Lecce is known as ‘Florence of the South’ due to the magnificent Baroque architecture complementing a maze of narrow streets lined with boutiques, antique shops and charming restaurants. It also has a rich history and the central square, Piazza Sant’Oronzo, lies on a Roman amphitheatre. Stroll to the Basilica di Santa Croce, one of the most beautiful examples of southern Baroque buildings and head to Piazza del Duomo for the stunning 12th-Century cathedral with its ornate facade and 68 metre-tall bell tower.
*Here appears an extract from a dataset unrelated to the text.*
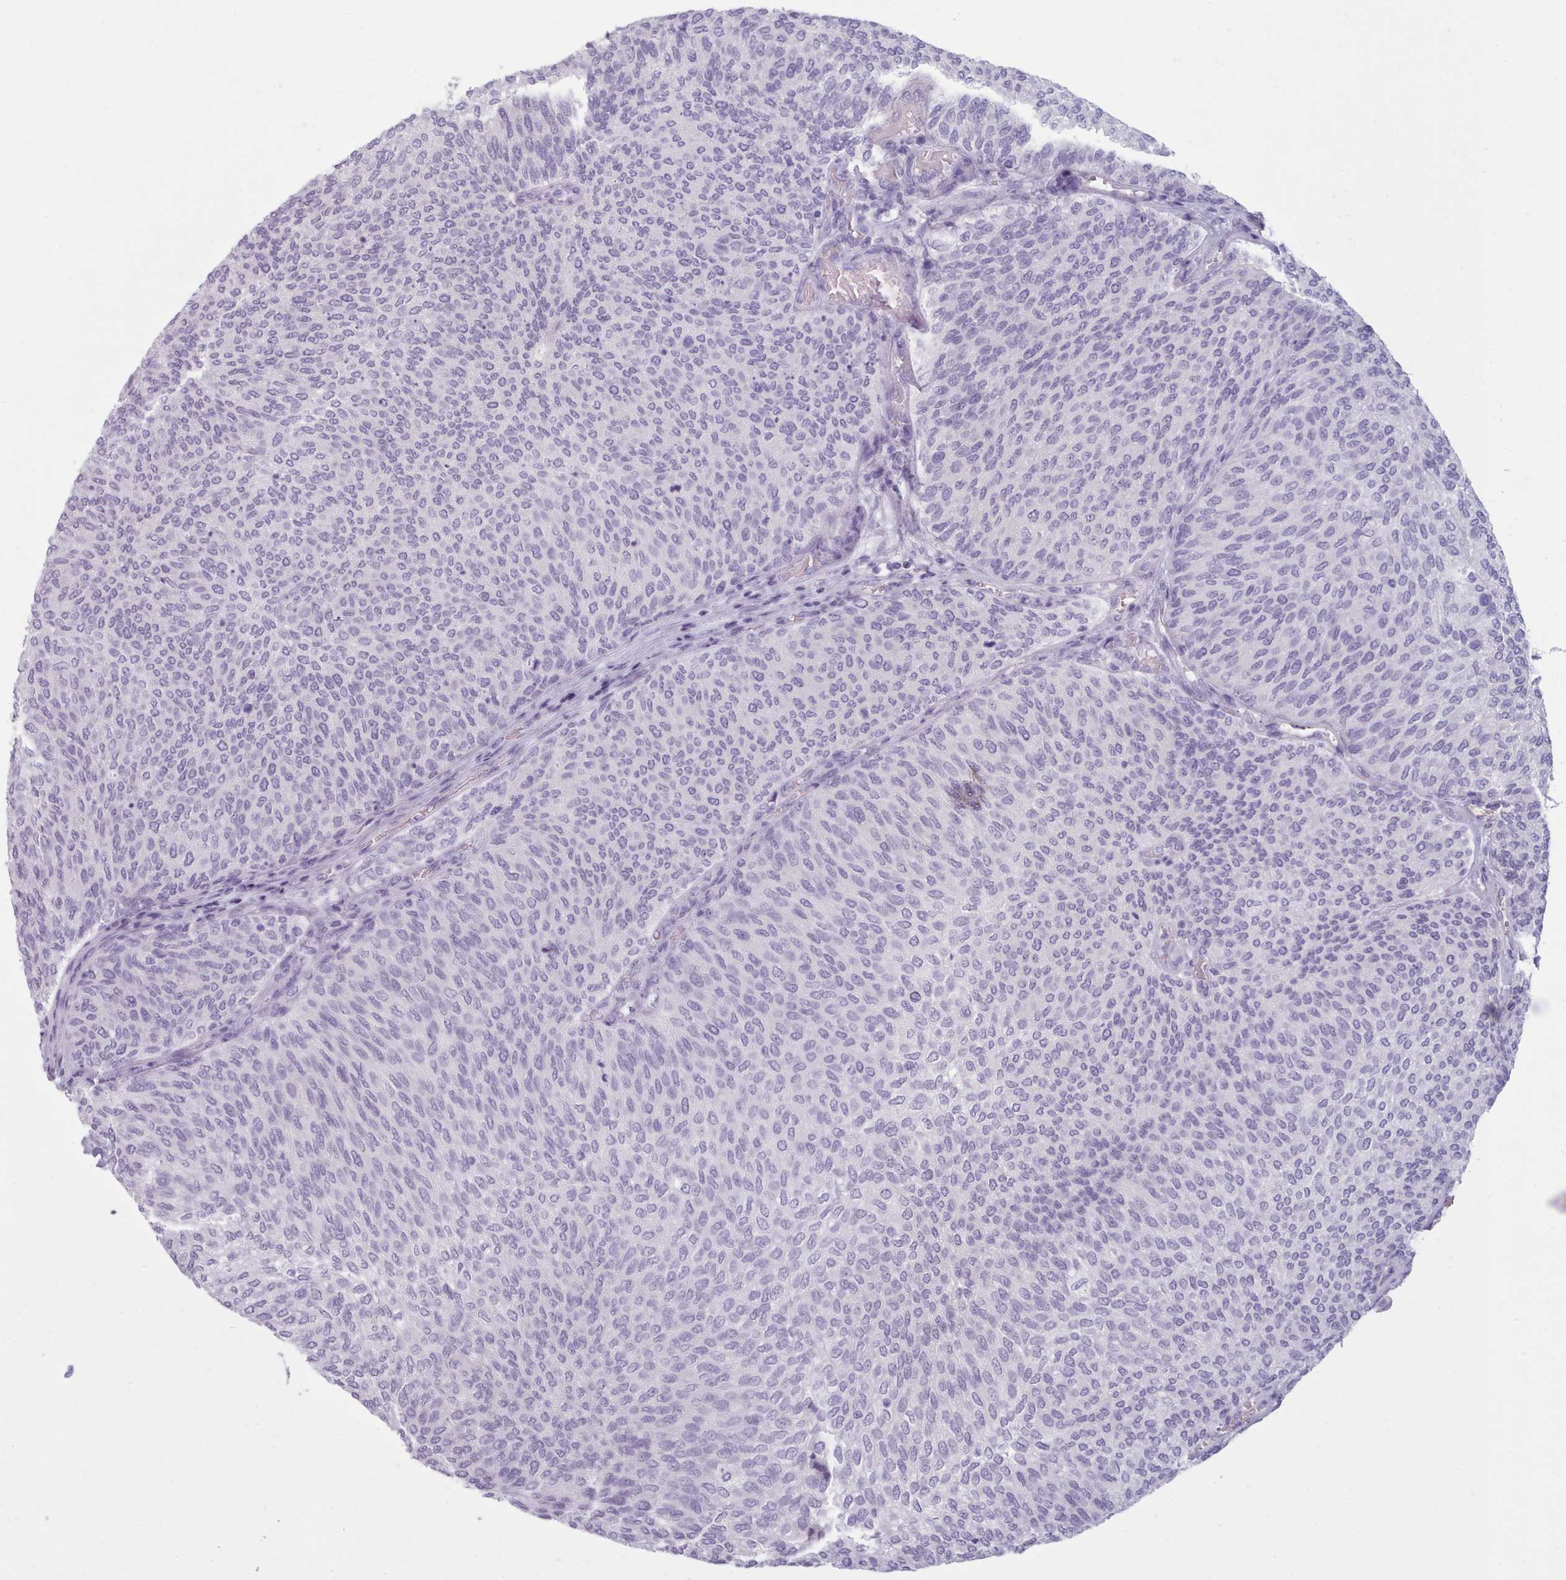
{"staining": {"intensity": "negative", "quantity": "none", "location": "none"}, "tissue": "urothelial cancer", "cell_type": "Tumor cells", "image_type": "cancer", "snomed": [{"axis": "morphology", "description": "Urothelial carcinoma, Low grade"}, {"axis": "topography", "description": "Urinary bladder"}], "caption": "The histopathology image demonstrates no staining of tumor cells in urothelial carcinoma (low-grade). (Immunohistochemistry, brightfield microscopy, high magnification).", "gene": "ZNF43", "patient": {"sex": "female", "age": 79}}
Perfect for history and culture lovers, the beautiful ‘White City’ surrounded by olive groves and a network of medieval streets, alleys and arches has an historic centre with an impressive 15th-Century cathedral. From here you can easily reach the Puglia coast and countryside by bicycle or car.
This former Venetian trading port is a popular coastal resort of ancient ruins, tranquil sandy coves, sea caves and charming hilltop villages. The historic quarter surrounds a 16th-Century castle and Roman and Bronze Age settlements. Visit the fortified abbey of Santo Stefano and explore the eight-mile stretch of coast sprinkled with picturesque beaches.
Declared a UNESCO World Heritage Site, Alberobello is home to over 1500 whitewashed Trulli - extraordinary dry stone buildings with conical, white-tipped roofs. These 14th-Century limestone dwellings were originally built to avoid the high taxes applied to stable buildings but nowadays serve as homes, restaurants and shops. Wander the lanes of Rione Monti, browse the little souvenir shops and enjoy a glass of local wine at one of the Trulli bars.
The instep of Italy’s ‘boot’ and one of the most mountainous regions in Italy, Basilicata is popular with hikers and naturalists as well as history buffs drawn to the striking architecture and ancient cave dwellings. Forests and mountains are dotted with traditional villages and tiny churches while the coast is home to stylish seaside resorts.
This pre-historic UNESCO World Heritage listed city is famous for its 8th- century cave-dwellings- carved into the cliff face of a river gorge. This extraordinary city transports visitors to another century and the underground labyrinth of streets and churches are fascinating to explore. Please note that this resort is not suitable for those with walking difficulties. This unique destination is just over an hour's drive from Alberobello and can easily be visited on a day trip.
Where is Puglia & Basilicata
In southern Italy, bordered by the Adriatic Sea to the east and the Ionian Sea to the southeast, Puglia is covered by woods, forests and mountains on one side and miles of coastline on the other. Its southern most city is Salento, which makes up the ‘heel’ in the boot of Italy, and the region borders Campania, Molise and Basilicata. The mountainous region of Basilicata borders the Gulf of Taranto and the Tyrrhenian Sea and is divided into two provinces, Matera and Potenza.
Ideal for a self-drive holiday, Puglia and Basilicata’s roads connect you to all the main towns. Buses and trains will also take you to the majority of towns and sights. City buses travel throughout downtown areas and tickets need to be purchased in advance from tobacco shops. The old towns have lots of narrow alleyways and steep inclines, so are not advisable for those with walking difficulties.
Food & drink
Thanks to its fertile land and proximity to the sea, expect an abundance of fresh seafood, rustic cuisine and farm-to-table delights. Lemon soda with a sprig of mint is a local speciality and the renowned Apulian wines are not to be missed. You’ll find local producers offering crops of tomatoes, figs and fennel and vineyards producing deep red wines from the primitivo grape. Due to the heat, lunch is usually a light affair – a fresh salad on a shady terrace or fresh fish on a beach – but come late afternoon as the temperature cools, things really start to pick up. Expect home-style hearty cuisine, artisanal treats and lots of gelato. Puglia is also famous for its freshly made pasta, oils and cheeses – look out for orecchiette, troccoli and cavatelli pastas and canestrato pugliese and burrata di Andria cheeses.